*** Opening The records ***

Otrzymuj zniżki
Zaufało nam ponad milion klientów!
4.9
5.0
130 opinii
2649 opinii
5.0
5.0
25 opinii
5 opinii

*** Closing The records ***
*** Opening The records ***

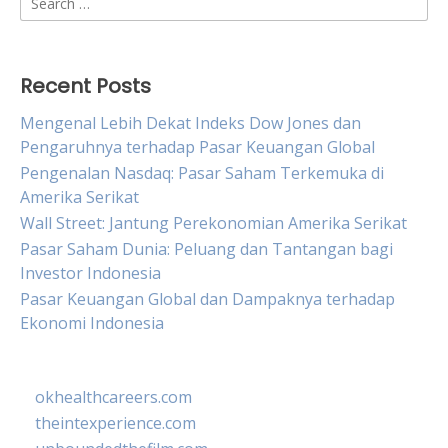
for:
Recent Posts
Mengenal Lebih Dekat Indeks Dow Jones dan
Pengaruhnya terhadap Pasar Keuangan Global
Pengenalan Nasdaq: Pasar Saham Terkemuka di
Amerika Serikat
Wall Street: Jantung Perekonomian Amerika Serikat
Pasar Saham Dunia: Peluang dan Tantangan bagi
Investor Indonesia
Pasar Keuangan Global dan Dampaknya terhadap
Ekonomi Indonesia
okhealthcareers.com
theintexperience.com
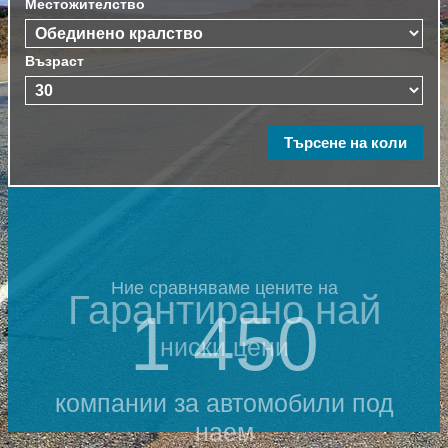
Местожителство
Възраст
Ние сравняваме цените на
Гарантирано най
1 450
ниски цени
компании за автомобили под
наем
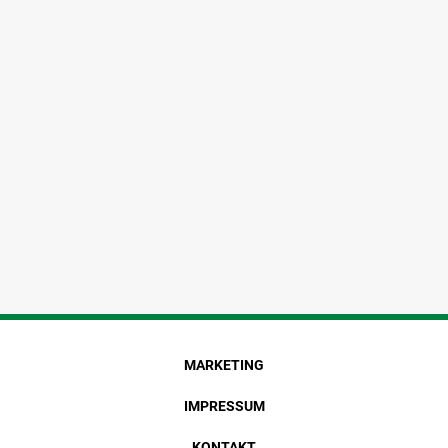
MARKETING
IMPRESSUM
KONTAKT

*** Closing The records ***
*** Opening The records ***

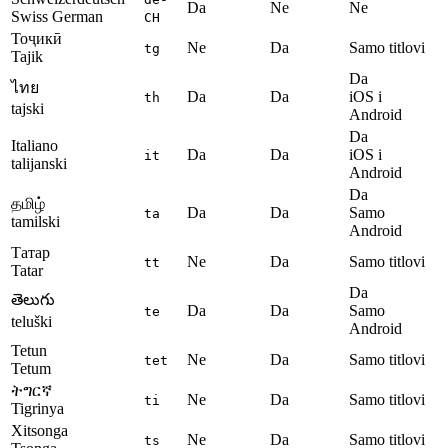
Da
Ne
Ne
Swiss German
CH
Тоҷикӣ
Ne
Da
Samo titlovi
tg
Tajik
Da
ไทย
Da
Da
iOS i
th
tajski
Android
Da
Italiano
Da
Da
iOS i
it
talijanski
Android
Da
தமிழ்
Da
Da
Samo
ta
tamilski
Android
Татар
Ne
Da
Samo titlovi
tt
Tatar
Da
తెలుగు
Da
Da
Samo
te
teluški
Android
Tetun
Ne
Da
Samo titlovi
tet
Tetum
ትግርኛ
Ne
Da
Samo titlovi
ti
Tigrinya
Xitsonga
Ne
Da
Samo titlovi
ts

*** Closing The records ***

### Problem description
Look through the entries and return every line where "Amerika" appears.

### Task result
Amerika Serikat
Wall Street: Jantung Perekonomian Amerika Serikat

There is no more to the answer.